Consider this artificial example

class A:
def prop_a(self):
return 1
def prop_b(self):
return 10 * self.prop_a()


class B(A):
def prop_a(self):
return 2

Now

>>> B().prop_b()
20
>>> A().prob_b()
10

However, consider this one

class A:
def __prop_a(self):
return 1
def prop_b(self):
return 10 * self.__prop_a()


class B(A):
def __prop_a(self):
return 2

Now

>>> B().prop_b()
10
>>> A().prob_b()
10

The only thing we've changes was making prop_a() a dunder method.

A problem with the first behavior can be that you can't change the behavior of prop_a() in the derived class without impacting the behavior of prop_b(). This very nice talk by Raymond Hettinger gives an example for a use case where this is inconvenient.

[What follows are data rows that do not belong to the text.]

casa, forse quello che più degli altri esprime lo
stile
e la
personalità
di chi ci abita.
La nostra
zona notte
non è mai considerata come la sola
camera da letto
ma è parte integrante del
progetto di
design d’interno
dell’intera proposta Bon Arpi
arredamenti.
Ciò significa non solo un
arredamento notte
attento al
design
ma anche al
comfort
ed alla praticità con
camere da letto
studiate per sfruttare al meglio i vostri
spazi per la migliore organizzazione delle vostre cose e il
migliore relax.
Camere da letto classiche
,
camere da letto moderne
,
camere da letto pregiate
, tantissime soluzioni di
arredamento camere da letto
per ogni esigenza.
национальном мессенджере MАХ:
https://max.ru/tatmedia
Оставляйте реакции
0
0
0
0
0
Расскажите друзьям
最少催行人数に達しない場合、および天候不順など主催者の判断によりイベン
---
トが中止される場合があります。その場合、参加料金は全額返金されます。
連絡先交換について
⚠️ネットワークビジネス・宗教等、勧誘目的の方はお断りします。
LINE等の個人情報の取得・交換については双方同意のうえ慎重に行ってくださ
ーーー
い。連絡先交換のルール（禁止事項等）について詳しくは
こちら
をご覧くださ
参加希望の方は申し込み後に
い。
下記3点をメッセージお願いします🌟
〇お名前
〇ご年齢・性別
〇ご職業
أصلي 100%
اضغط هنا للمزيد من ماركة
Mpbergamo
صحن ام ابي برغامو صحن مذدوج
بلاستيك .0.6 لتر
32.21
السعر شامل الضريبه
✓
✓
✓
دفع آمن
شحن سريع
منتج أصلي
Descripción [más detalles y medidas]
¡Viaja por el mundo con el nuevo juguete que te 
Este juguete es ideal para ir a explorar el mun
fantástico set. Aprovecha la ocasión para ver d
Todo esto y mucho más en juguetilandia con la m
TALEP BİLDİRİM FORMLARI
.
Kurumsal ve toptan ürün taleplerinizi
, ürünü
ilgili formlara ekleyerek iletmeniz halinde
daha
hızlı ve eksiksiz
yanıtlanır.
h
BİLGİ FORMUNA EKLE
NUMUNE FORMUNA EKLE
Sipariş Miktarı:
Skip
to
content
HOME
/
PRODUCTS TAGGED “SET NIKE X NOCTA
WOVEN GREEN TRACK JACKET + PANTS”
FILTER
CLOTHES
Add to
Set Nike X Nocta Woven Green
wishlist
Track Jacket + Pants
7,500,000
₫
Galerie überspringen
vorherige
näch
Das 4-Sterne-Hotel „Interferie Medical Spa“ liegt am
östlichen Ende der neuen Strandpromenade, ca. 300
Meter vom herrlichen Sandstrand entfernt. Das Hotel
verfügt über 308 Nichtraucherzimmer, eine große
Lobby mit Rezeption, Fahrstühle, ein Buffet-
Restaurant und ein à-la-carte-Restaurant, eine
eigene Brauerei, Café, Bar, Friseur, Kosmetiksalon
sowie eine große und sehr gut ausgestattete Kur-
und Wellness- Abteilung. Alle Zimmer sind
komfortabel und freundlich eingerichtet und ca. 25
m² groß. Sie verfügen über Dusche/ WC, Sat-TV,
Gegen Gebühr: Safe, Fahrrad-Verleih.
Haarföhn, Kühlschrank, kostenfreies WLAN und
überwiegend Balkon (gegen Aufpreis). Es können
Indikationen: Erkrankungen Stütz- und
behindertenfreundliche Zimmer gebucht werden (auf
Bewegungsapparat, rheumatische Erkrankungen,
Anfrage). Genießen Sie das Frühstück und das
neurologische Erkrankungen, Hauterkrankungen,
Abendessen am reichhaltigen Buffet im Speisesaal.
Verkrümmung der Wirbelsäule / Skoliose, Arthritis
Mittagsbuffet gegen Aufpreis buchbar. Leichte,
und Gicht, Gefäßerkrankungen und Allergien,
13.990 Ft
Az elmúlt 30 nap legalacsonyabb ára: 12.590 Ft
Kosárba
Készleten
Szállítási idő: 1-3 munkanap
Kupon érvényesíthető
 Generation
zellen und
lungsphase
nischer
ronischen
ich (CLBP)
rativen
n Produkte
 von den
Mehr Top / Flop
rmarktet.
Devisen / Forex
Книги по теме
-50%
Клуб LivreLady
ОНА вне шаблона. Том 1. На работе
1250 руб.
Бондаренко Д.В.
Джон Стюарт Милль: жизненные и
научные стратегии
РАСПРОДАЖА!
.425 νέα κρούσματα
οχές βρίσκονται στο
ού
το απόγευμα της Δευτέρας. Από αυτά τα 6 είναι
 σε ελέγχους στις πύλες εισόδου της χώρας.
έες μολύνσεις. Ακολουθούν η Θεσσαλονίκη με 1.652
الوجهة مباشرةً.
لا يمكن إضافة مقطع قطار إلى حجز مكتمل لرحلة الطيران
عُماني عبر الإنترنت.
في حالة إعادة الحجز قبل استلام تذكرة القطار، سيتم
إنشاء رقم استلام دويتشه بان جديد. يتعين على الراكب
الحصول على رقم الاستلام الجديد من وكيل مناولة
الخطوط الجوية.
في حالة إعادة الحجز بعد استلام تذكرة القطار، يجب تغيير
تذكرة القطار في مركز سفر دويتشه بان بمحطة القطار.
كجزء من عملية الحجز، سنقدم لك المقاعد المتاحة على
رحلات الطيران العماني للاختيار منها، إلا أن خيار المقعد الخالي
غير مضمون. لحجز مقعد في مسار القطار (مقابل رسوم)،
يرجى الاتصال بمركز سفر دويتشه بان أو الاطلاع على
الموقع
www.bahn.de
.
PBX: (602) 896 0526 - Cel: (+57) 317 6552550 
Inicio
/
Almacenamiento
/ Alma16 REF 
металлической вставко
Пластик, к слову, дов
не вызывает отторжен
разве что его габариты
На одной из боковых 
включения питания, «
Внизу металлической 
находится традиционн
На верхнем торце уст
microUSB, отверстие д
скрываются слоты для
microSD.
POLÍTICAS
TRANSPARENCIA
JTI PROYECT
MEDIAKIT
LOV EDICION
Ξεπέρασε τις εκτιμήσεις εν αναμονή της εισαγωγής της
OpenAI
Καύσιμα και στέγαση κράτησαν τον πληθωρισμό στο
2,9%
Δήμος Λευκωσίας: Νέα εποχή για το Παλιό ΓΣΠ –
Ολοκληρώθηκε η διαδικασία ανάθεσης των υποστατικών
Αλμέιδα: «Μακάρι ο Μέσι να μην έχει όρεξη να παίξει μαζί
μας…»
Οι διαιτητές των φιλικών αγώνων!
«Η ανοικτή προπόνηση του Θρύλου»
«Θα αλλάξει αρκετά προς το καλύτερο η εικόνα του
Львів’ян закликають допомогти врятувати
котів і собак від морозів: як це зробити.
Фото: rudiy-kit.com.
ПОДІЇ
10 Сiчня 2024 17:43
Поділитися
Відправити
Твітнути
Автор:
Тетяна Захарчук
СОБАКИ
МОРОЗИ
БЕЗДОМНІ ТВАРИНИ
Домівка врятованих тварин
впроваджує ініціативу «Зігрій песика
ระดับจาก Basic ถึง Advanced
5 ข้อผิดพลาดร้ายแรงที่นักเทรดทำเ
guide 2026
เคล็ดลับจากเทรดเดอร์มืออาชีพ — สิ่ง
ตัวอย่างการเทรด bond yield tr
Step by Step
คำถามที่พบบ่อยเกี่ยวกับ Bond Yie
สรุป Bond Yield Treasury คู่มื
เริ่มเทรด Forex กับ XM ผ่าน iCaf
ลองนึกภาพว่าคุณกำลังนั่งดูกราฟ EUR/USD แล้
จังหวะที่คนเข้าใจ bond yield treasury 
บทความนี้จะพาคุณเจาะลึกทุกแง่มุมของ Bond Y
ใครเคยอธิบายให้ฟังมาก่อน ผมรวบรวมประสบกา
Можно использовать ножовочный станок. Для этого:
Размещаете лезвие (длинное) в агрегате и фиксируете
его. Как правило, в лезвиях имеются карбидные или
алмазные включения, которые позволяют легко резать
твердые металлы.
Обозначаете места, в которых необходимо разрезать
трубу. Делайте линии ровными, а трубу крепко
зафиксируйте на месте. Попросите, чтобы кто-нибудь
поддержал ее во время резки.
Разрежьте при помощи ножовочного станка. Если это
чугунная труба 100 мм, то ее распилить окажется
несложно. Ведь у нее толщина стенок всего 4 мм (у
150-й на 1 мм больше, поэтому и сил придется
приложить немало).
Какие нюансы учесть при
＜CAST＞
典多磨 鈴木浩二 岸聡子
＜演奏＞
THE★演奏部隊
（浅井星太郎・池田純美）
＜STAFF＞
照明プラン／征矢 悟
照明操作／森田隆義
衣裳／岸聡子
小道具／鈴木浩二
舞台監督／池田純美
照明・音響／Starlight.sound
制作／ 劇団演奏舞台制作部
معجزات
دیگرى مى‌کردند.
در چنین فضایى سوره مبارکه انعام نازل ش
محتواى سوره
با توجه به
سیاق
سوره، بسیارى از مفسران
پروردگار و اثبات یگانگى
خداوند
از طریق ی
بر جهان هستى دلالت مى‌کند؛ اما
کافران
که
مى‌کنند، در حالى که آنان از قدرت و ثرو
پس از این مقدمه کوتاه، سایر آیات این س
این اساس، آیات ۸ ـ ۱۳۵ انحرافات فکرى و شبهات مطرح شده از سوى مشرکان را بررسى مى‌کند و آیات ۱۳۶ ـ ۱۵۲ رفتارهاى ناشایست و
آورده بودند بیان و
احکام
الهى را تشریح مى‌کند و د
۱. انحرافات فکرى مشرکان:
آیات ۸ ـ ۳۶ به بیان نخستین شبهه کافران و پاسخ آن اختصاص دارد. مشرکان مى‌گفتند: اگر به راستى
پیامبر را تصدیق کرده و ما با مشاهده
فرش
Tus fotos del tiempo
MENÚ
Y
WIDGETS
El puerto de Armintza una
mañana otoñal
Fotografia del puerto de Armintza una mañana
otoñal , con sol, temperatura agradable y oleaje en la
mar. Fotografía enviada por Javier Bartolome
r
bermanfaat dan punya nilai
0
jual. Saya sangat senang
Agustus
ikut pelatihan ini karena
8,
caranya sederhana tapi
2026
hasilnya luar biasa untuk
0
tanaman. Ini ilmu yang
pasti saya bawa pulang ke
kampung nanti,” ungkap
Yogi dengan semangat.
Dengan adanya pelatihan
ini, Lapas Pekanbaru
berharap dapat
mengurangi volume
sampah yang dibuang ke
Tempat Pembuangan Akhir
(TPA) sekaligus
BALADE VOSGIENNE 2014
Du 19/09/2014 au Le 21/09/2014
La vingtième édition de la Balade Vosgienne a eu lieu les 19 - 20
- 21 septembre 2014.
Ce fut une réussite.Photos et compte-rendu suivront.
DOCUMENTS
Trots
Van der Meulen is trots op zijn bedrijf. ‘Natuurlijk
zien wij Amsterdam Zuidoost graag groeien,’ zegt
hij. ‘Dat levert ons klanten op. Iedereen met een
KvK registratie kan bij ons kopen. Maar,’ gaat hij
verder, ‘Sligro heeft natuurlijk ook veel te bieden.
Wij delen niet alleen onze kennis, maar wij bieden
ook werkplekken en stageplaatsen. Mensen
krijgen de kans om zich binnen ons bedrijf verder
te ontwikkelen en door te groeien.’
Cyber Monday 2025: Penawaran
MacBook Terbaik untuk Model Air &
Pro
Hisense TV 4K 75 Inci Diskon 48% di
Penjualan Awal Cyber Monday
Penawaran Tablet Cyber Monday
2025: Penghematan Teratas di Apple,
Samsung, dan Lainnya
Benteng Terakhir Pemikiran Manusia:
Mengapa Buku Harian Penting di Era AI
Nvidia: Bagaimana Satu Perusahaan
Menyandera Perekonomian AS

Python 3.6 introduced __init_subclass__ and this let you simply do this:

class A:


def method(self):
'''method needs to be overwritten'''
return NotImplemented


def __init_subclass__(cls):
if cls.method is A.method:
raise NotImplementedError(
'Subclass has not overwritten method {method}!')

The benefit of this solution is that you avoid the abc metaclass and give the user a direct imperative how to do it right. In addition to another answer here that raises NotImplementedError when calling the method. This solution is checked on runtime and not only IF the user calls the method.